**TASK**
Rewrite the material below, changing every "scientific name" to "binomial name" and leaving all else as it is.

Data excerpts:
## begin
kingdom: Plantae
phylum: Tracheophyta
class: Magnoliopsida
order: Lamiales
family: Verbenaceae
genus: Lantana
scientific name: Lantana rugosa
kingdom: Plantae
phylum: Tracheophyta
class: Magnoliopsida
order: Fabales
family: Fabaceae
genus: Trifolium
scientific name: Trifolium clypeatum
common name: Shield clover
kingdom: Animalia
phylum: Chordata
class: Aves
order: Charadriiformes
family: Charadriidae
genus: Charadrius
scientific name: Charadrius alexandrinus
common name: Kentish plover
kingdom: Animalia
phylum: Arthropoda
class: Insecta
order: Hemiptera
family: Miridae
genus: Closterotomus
## end
**EXERCISE OUTPUT**
kingdom: Plantae
phylum: Tracheophyta
class: Magnoliopsida
order: Lamiales
family: Verbenaceae
genus: Lantana
binomial name: Lantana rugosa
kingdom: Plantae
phylum: Tracheophyta
class: Magnoliopsida
order: Fabales
family: Fabaceae
genus: Trifolium
binomial name: Trifolium clypeatum
common name: Shield clover
kingdom: Animalia
phylum: Chordata
class: Aves
order: Charadriiformes
family: Charadriidae
genus: Charadrius
binomial name: Charadrius alexandrinus
common name: Kentish plover
kingdom: Animalia
phylum: Arthropoda
class: Insecta
order: Hemiptera
family: Miridae
genus: Closterotomus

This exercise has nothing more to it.